Au moment de son opération, Louise Moreau a dû débourser 120 $ pour des « tomographies par cohérence optique du segment postérieur post-opératoire », des tests pourtant réalisés plus tard, dans les semaines suivant l’opération des cataractes.

Or, au Québec, les médecins ne peuvent facturer d’avance un test au patient qui n’est pas encore réalisé, mais seulement projeté. Selon le Collège des médecins, « sauf exception, le principe est selon lequel les honoraires sont réclamés lorsque les services sont rendus et non à l’avance », a indiqué la conseillère principale des relations médias, Leslie Labranche.

« Ça m’a fatigué. Moi, je n’aimerais pas payer pour un test que je n’ai pas eu, personnellement », dit le président de l’Association des médecins ophtalmologistes du Québec, le DSalim Lahoud.

Les cliniques Bellevue affirment que « tous les examens pré- et post-opératoires nécessaires pour la chirurgie réfractive sont facturés le jour de l’intervention ».

Par ailleurs, le DPaul Thompson juge que cette procédure n’est pas recommandée d’emblée à tous les patients. « Ce n’est pas tous les opérés qui en auront besoin. Si le patient obtient une acuité visuelle normale après son intervention, je ne vois pas pourquoi on ferait une tomographie », dit-il. Il estime que la procédure est justifiée seulement chez un petit pourcentage des patients.

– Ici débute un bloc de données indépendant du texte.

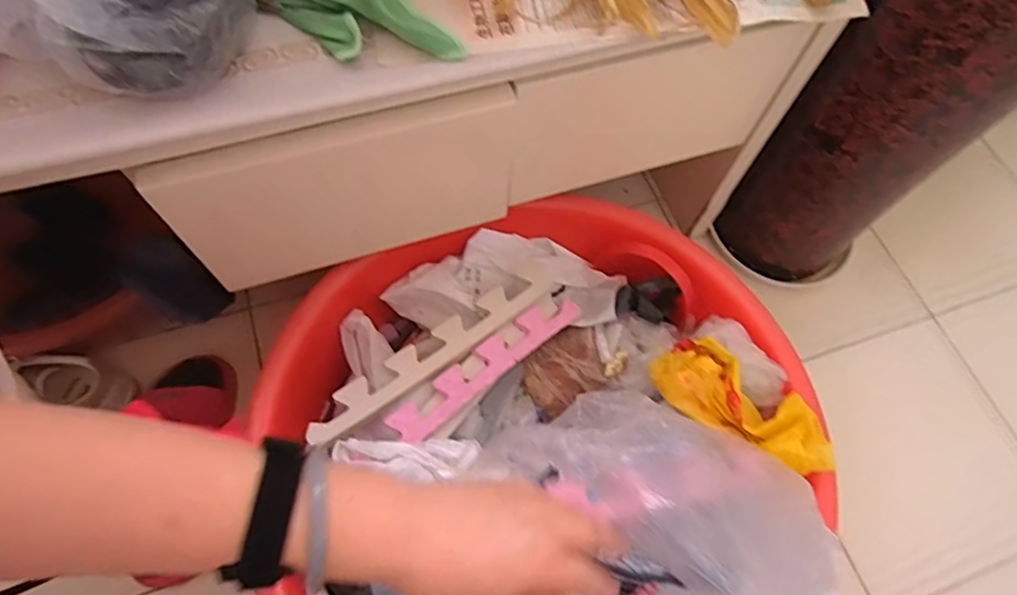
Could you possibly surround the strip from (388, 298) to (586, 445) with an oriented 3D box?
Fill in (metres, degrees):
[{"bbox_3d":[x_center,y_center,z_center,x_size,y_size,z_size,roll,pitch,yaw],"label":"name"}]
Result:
[{"bbox_3d":[-0.016,0.064,0.590,0.234,0.009,0.037,-35,92,-27],"label":"strip"}]

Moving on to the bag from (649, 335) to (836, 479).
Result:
[{"bbox_3d":[0.217,0.096,0.539,0.167,0.035,0.077,32,67,10],"label":"bag"}]

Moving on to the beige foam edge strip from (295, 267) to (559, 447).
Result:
[{"bbox_3d":[-0.074,0.053,0.587,0.280,0.014,0.044,-37,73,-19],"label":"beige foam edge strip"}]

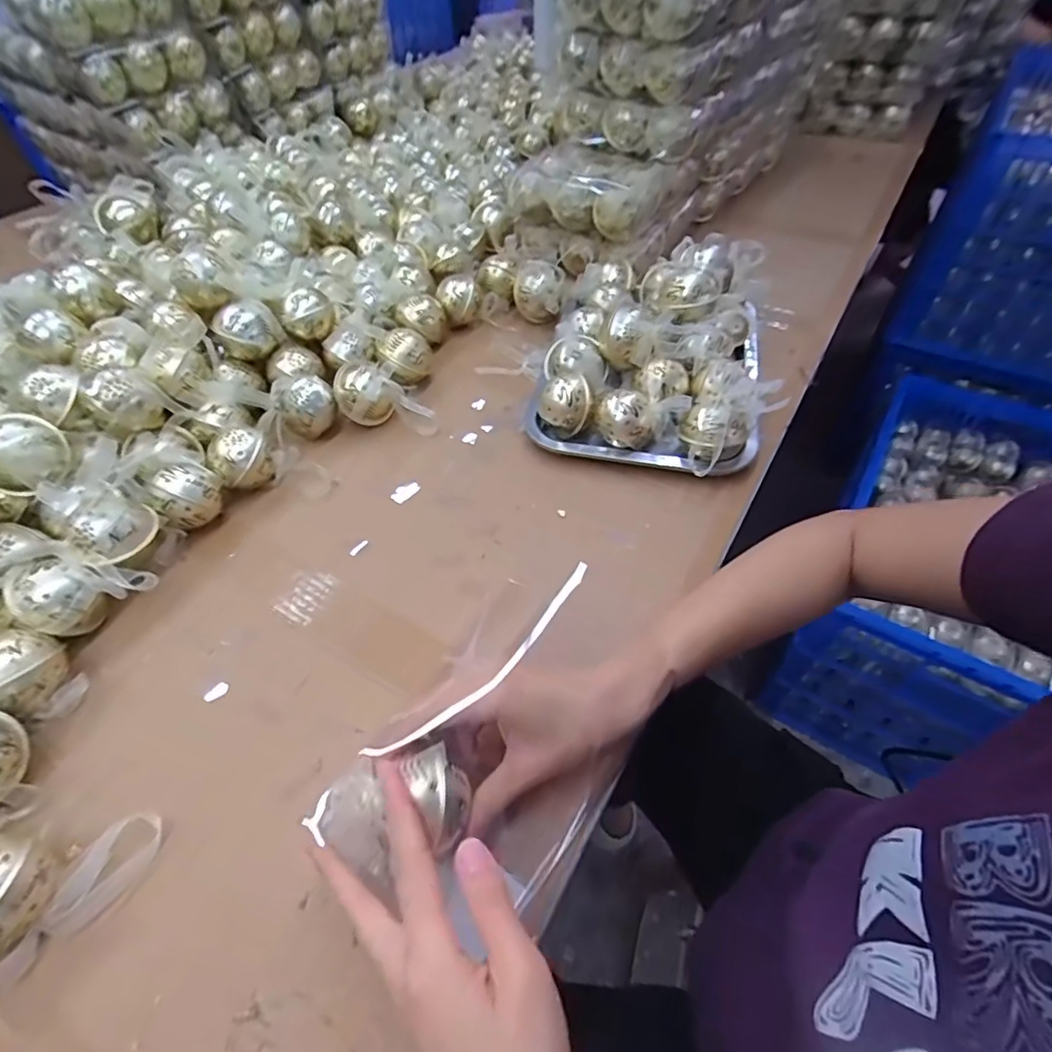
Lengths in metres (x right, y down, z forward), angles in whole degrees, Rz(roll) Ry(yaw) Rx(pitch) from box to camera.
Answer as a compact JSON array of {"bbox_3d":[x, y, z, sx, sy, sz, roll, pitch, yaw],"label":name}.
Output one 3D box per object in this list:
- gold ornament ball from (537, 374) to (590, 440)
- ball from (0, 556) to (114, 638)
[{"bbox_3d":[0.036,-0.110,0.515,0.048,0.046,0.039,2,50,4],"label":"gold ornament ball"},{"bbox_3d":[-0.331,0.054,0.397,0.054,0.050,0.045,21,54,18],"label":"ball"}]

« Il s’agit plutôt, selon l’évolution post-opératoire et l’acuité visuelle du patient, de déterminer, selon le jugement clinique du médecin, si cet examen est réellement nécessaire », renchérit la Dre Marie-Claude Blouin.

« Dans ma pratique, je ne le fais pas à tous les patients », dit pour sa part le DFortin. Il précise toutefois que ce n’est pas un sujet qui fait l’unanimité auprès des ophtalmologistes. « Plusieurs ophtalmologistes suggèrent qu’on devrait pratiquement obtenir [ce test] à chaque visite tant l’examen est utile pour détecter des pathologies subtiles de la macula. »

Les cliniques Bellevue soutiennent que cet examen est une « partie essentielle » de leur protocole chirurgical.

Le Collège des médecins du Québec n’a pas voulu se prononcer sur le cas des cliniques Bellevue. « Cela dit, cette situation mériterait que nous fassions davantage de vérifications », a toutefois précisé la conseillère principale des relations médias, Leslie Labranche. Elle souligne que les patients qui le souhaitent peuvent déposer une demande d’enquête au Collège des médecins.